Only this time, he didn’t. He let the echoing contact fade, giving mercy that truly felt like love. It was genuine love, but still Abbot would kill him, truly and permanently, in order to send that SOS. His loyalty to The Blood-the luren species, on Earth as well as out in the galaxy-was above all personal considerations, and Abbot expected no less of Titus.

As the noise and vibration finally let up and an eerie silence descended, Titus decided he had to fight. Connie, and everyone else-not the least of all, unsuspecting humanity-was depending on him. He had to buy time for Connie to act.

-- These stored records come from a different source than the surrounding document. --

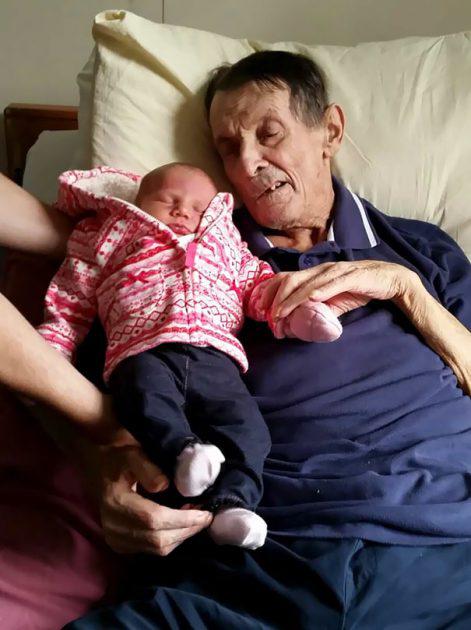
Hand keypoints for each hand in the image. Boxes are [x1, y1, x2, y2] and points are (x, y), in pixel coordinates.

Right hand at [99, 444, 212, 555]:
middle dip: (187, 529)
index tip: (205, 513)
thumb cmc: (119, 458)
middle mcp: (113, 526)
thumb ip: (148, 468)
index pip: (153, 519)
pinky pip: (151, 550)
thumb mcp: (133, 454)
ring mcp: (115, 539)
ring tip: (196, 519)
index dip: (182, 519)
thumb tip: (164, 486)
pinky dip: (170, 540)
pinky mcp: (120, 545)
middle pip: (157, 539)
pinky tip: (180, 525)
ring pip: (156, 548)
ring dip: (181, 536)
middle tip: (206, 516)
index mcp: (115, 502)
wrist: (99, 468)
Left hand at [270, 260, 419, 318]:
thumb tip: (304, 322)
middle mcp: (323, 269)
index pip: (288, 278)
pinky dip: (321, 291)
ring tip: (282, 313)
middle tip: (270, 317)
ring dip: (293, 300)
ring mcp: (337, 271)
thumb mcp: (336, 301)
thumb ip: (321, 309)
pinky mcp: (353, 276)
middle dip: (278, 299)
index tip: (263, 310)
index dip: (272, 293)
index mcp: (317, 273)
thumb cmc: (361, 288)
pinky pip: (334, 283)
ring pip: (309, 283)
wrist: (391, 280)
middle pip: (292, 280)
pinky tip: (311, 299)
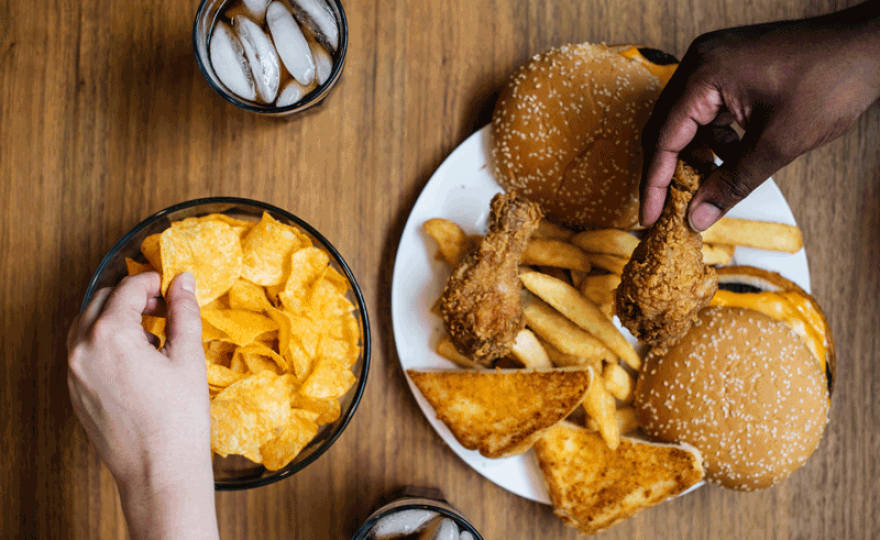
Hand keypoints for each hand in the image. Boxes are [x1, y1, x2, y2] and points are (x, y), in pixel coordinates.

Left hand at [67, 272, 218, 539]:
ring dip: (115, 317)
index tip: (172, 287)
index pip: (128, 288)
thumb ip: (183, 312)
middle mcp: (83, 349)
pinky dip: (105, 341)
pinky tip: (136, 359)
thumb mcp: (187, 357)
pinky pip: (83, 350)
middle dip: (133, 296)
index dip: (153, 281)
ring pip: (87, 324)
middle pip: (102, 300)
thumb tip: (183, 280)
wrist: (158, 470)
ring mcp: (74, 372)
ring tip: (151, 334)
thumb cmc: (178, 418)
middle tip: (164, 307)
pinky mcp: (75, 391)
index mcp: (111, 334)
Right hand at [640, 2, 879, 230]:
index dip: (654, 181)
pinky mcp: (730, 68)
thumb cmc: (831, 82)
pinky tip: (734, 157)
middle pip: (667, 127)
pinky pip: (708, 110)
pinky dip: (716, 138)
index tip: (649, 215)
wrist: (871, 47)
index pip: (664, 137)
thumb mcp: (777, 144)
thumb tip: (697, 217)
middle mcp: (701, 62)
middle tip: (666, 209)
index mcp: (704, 73)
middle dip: (669, 171)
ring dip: (697, 155)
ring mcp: (715, 61)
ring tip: (710, 185)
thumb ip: (732, 183)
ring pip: (688, 121)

At last, the couches folded back into chairs and a voice instructed them to keep seat belts buckled during free-fall. Attendants would escort anyone who needed to use the facilities. Compliance with this safety rule was a condition of employment on the Project.

Mirelle rummaged in her chair arm. “Ah! A lovely poker deck! Poker, not bridge, no?” The back of the deck showed a glorious view of Goddard Station, with Earth glowing in one corner and stars in the background.

The mysterious Andre Mihelich resumed reading, ignoring Mirelle. Titus asked her, “Poker? You were serious?”

“Of course, Titus. But not to worry-we won’t play for money. We will play for each other’s calculators.”

“What!” Gold laughed. “What could an anthropologist do with a TI-Alter programmed for metals analysis?”

She laughed. “That’s the point! You see, the winner redistributes the calculators, deciding who gets whose. To get your own back, you have to work the one you have.”